In den letzten beiden Jahren war klar, dass mit Mitte 2019 die Bagger kommen und dass eine Lösung für die Halle finanzielle Mittel braucht.

In dieser Zeit haben sich sehr viele Menschen aus diversen Szenen, aus der Umgebung engagiert und Überlegungen zum Weiterbetrieb der Nordbahnhalle angestellt. Ohne Erfolg, siehe oben. Die Politik kann Rahmenbedingungen für die Entwicklung von Potenzialen schaffen. Sie kann aber nicht völlig ergebnisoffen eine nicht bestimmte Summe budgetieren. (Das ist illegal.)

Zwischennutzung at its best: Nordbahnhalle

Meiner Meinung nach ergeben sich aus der aktuellen Situation zwei Aufgaben: 

Die Mischung ermöglichen

Das Leitbild „Freie Mitte – Vielseitiger Rand“ sieht im gesamten Gebiet eine Nutzungsmischung vor, anstelle der funktionalen Trennung, die den modernen Städtebau immer noch prägt. Wir müssen alles tun, um auch im Neubaugebiet unterschiedliche Möglichkeiten der Nutzung zu gewährleisten.
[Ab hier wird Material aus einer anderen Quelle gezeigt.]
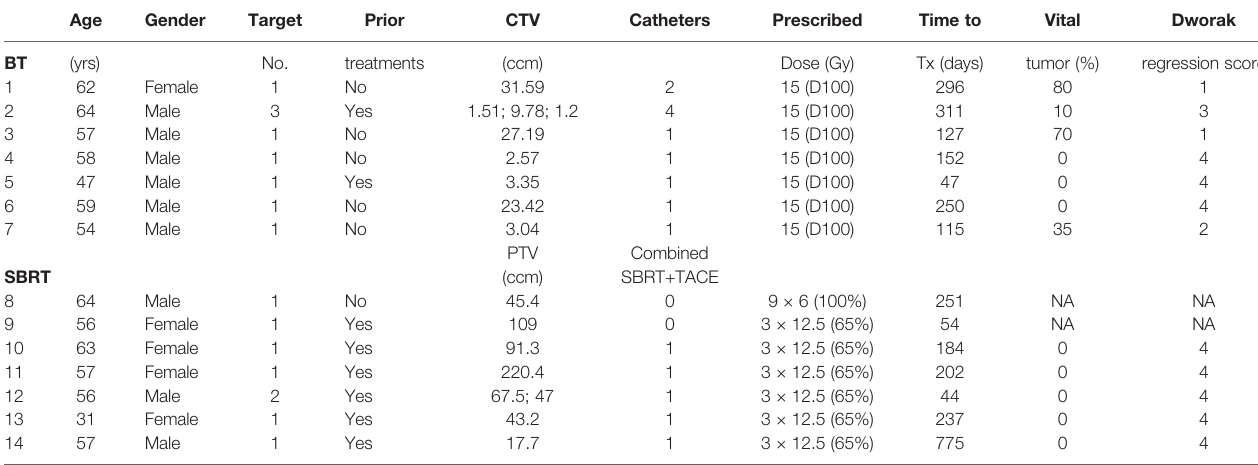
TABLE 2 | Dose prescription and histological classi fi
Neben Wohnen und Arbeiten muss auch Kultur, soziale Interaktion, Integrationsarbeit und konsumfreie Freizeitgestaltung mit hoher Qualität am Nordbahnhof Platz finden.
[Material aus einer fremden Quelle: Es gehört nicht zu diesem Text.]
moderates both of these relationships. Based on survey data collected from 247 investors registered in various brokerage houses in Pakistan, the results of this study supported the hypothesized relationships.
Wir müssen hier alle öffentlichen Akteure und auch die Bauträger in die Pflicht nehmen, über den eigenen Schatten zu springen.

Zwischennutzungen durchziehen

Zwischennutzungen haben es oft schwer, weil häufig Widerstände gegen ihre Beendigung entstehen.

Trotzdem muss die Politik weiterhin Initiativen, die aus nicht mehr funktionalen Räumen zwischenzeitlich etwas machen wollen, fördern und unterstützen. Aus solchen temporären Institutionen entstehen Impulse und Energien, die sonst keine Chance hätten. Sie dann weiter zu bündeln und auf Dauer einzupflanzen ist eine Herausforderung. Einige Initiativen, die aus der Nordbahnhalle kommen, werden bereits in anderen Kontexten sesshaft.

Klar ist: Wien braucht „Nordbahnhallen“ – fix oder als Zwischennutzung – als Experimentierort und für Nutzungen abseits des Mainstreams.